## Required action
Return the lines from the start of the rows through the line containing "L'ensemble des analyses", both included, reproducing each one character for character.

## Information given
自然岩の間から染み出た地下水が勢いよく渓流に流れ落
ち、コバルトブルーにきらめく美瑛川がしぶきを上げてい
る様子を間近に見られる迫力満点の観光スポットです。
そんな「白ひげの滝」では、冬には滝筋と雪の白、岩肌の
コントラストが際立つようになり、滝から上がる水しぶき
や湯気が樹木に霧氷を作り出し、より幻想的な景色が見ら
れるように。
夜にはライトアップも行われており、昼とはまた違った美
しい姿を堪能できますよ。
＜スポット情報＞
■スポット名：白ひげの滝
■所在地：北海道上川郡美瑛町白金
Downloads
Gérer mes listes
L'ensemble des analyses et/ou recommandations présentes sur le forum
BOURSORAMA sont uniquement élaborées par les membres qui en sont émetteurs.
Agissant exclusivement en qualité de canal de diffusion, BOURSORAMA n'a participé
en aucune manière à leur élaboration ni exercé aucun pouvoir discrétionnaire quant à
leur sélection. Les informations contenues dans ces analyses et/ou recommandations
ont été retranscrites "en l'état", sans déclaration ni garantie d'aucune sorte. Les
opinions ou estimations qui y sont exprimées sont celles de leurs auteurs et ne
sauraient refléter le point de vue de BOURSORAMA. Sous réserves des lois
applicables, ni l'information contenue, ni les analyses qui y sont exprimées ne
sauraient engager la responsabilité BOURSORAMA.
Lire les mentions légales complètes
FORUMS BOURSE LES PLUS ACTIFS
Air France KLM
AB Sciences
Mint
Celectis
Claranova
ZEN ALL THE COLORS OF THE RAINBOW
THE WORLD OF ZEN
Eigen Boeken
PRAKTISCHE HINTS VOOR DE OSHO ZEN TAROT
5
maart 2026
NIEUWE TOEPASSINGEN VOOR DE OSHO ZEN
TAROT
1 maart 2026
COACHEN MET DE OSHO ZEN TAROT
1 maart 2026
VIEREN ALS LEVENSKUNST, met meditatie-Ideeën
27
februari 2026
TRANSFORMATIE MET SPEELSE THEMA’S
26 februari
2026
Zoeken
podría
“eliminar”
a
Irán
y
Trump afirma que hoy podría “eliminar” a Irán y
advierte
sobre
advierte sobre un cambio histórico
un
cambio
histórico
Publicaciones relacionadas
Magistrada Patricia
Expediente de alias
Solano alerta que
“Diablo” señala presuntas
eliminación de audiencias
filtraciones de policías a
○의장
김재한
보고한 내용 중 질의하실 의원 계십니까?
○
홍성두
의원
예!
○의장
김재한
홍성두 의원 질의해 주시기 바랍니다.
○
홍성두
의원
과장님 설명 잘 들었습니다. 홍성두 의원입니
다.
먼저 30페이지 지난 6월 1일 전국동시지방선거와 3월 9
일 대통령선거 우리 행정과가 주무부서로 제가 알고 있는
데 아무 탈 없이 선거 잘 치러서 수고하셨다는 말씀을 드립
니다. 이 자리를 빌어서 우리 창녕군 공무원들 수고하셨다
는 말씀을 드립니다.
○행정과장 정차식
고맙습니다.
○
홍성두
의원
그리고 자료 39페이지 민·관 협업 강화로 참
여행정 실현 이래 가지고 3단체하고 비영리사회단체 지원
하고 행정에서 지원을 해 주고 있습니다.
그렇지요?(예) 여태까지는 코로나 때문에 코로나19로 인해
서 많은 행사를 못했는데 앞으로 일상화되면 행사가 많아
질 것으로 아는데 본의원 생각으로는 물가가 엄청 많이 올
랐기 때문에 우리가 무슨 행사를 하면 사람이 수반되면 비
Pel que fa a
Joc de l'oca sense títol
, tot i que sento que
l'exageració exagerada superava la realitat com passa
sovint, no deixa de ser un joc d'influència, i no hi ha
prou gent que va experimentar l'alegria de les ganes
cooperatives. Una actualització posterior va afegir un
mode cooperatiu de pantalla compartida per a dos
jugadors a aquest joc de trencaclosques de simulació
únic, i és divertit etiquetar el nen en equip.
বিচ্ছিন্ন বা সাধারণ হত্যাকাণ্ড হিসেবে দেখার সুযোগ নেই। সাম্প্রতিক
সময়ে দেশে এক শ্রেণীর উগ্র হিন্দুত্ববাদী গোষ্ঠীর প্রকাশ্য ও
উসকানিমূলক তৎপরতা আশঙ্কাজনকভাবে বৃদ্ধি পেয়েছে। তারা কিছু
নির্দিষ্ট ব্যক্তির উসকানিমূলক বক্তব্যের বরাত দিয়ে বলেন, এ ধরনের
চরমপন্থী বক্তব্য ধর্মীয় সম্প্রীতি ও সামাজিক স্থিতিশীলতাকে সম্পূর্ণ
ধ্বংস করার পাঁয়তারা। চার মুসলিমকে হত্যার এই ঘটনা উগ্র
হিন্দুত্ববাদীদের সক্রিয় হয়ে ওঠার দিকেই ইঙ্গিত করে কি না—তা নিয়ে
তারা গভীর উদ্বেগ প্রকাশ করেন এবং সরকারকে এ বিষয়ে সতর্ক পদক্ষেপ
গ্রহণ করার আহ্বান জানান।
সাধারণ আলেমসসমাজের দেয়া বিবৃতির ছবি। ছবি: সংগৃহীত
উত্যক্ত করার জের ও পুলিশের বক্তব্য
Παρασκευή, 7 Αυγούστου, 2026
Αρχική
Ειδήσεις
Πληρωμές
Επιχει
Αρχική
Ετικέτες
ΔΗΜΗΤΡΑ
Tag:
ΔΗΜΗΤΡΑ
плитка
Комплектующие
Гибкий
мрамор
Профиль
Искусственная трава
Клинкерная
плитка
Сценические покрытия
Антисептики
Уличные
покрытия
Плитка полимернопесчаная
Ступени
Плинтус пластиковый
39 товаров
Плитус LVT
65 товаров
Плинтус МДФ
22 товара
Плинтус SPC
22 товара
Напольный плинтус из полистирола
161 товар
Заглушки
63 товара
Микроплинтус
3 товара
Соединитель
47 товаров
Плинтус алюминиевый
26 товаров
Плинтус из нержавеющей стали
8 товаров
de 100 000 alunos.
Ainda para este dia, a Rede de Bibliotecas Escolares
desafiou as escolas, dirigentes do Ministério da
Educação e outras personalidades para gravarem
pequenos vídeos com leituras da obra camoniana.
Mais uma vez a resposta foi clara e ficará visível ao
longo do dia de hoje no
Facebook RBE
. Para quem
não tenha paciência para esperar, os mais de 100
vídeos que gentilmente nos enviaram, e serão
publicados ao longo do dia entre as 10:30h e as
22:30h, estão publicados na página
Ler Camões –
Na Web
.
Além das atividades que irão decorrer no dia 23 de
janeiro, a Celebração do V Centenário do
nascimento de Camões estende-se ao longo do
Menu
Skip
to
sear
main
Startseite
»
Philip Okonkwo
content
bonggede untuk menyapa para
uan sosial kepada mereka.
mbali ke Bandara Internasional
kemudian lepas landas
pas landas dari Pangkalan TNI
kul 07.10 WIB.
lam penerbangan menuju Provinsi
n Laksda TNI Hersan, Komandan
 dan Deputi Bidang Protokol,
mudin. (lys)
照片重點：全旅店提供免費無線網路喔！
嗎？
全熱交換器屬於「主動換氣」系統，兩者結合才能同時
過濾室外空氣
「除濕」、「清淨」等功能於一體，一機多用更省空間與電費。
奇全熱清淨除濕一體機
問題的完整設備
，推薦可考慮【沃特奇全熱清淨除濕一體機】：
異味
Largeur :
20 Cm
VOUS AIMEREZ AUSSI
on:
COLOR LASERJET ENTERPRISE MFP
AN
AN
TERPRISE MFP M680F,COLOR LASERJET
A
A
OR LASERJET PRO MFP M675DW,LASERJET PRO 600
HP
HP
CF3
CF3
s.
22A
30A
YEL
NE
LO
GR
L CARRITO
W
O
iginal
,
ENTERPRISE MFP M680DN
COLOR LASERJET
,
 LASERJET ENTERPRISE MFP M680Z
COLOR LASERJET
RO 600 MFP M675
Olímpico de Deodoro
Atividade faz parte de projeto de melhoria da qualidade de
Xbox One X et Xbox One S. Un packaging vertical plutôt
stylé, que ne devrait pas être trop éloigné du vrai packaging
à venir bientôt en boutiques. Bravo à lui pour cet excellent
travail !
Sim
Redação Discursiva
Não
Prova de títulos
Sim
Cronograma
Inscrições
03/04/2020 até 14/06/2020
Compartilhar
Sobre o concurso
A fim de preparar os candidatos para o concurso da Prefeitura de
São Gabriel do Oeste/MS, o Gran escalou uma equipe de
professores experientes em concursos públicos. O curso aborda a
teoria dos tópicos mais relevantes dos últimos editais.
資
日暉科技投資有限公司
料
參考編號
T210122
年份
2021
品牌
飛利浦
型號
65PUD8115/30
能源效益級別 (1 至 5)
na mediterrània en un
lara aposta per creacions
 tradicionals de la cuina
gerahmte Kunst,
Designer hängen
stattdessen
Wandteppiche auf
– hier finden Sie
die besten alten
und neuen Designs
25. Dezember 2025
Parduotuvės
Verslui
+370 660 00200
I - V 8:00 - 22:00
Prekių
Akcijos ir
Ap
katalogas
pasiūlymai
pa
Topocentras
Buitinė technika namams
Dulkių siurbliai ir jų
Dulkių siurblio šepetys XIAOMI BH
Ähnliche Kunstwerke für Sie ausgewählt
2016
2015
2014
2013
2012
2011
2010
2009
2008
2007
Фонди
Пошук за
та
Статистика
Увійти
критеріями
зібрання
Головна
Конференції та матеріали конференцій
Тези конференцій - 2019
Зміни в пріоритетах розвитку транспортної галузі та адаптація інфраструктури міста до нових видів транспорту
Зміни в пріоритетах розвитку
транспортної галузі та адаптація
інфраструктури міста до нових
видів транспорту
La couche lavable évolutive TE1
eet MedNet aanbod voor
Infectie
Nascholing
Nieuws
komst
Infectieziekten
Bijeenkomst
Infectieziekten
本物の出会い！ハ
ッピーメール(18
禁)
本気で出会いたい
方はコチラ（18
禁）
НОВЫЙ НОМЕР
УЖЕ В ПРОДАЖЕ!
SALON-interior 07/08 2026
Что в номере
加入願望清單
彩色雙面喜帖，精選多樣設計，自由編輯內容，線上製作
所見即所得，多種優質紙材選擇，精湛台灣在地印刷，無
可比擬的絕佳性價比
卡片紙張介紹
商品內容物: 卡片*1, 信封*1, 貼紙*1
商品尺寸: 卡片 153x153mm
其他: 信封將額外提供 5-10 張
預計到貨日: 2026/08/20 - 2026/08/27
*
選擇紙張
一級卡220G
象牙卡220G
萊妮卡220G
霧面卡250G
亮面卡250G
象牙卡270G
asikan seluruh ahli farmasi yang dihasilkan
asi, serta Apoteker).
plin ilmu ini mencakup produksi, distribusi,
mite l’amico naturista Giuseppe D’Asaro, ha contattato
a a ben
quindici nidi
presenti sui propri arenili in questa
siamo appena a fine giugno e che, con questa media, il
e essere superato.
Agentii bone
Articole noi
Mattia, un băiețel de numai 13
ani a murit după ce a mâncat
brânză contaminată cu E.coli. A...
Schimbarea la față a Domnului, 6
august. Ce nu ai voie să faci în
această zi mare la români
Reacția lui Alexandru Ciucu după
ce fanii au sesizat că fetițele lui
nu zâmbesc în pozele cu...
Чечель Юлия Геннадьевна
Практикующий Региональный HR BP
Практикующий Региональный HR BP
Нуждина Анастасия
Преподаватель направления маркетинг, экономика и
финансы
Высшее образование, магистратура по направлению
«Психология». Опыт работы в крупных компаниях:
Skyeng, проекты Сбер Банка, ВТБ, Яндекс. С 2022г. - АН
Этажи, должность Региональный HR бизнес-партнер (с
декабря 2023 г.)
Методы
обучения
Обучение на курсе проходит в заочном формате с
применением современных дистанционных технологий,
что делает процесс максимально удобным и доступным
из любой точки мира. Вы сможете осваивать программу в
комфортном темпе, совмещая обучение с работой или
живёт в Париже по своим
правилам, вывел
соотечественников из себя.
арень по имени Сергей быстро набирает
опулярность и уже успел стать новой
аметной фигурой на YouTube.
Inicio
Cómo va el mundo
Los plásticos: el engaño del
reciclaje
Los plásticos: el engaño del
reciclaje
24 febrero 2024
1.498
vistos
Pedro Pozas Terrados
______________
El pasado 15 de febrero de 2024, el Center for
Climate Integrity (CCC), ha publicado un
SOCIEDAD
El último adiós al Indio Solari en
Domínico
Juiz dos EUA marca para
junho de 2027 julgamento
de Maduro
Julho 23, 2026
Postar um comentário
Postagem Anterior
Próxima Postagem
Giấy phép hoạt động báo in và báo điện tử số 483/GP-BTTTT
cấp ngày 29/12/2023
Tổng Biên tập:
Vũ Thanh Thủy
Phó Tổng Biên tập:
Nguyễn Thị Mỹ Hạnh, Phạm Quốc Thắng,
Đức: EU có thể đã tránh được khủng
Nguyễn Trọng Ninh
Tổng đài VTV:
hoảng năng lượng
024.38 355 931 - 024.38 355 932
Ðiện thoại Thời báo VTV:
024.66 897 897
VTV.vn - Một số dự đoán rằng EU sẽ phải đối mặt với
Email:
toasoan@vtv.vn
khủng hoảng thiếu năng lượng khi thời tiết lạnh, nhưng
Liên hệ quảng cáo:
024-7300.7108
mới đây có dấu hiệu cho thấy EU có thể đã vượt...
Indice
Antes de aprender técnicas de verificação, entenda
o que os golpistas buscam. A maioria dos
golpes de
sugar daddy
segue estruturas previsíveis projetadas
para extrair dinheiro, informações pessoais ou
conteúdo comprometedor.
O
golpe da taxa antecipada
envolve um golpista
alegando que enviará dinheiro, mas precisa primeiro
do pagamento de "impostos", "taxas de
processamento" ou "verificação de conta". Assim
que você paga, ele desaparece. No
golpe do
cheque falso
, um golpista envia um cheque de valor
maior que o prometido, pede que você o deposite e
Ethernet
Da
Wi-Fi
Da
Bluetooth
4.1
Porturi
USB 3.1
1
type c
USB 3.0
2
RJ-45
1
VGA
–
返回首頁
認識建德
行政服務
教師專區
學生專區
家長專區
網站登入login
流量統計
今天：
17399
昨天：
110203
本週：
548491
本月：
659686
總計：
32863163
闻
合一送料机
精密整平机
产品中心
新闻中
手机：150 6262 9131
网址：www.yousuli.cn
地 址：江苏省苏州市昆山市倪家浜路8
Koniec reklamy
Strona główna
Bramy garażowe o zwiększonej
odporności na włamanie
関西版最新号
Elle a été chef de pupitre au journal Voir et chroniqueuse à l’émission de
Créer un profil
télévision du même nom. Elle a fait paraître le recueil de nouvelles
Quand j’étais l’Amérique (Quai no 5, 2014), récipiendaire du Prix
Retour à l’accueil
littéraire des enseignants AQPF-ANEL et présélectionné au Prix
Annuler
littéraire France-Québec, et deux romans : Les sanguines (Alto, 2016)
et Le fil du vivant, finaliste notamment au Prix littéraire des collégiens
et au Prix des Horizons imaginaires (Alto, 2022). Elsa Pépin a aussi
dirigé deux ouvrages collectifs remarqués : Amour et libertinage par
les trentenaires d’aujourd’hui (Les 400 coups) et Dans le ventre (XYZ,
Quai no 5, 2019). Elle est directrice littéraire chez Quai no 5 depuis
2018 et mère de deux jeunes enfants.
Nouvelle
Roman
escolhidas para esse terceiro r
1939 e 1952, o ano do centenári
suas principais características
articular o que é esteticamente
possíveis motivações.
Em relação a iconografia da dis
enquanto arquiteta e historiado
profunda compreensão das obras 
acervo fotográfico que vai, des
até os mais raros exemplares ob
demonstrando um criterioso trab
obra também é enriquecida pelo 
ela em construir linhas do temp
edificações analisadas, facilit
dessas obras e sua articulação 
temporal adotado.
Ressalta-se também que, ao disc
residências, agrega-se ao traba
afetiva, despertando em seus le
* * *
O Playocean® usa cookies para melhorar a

## The answer
自然岩の間から染み出た地下水が勢いよく渓流に流れ落
ち、コバルトブルーにきらめく美瑛川がしぶきを上げてい
る様子を間近に見られる迫力満点の観光スポットです。
そんな「白ひげの滝」では、冬には滝筋と雪の白、岩肌の
コントラストが際立つようになり、滝から上がる水しぶき
や湯気が樹木に霧氷を作り出し、より幻想的な景色が見ら
れるように。
夜にはライトアップも行われており、昼とはまた違った美
しい姿を堪能できますよ。
＜スポット情報＞
■スポット名：白ひげの滝
■所在地：北海道上川郡美瑛町白金
Downloads
Gérer mes listes
L'ensemble des analyses et/ou recommandations présentes sur le forum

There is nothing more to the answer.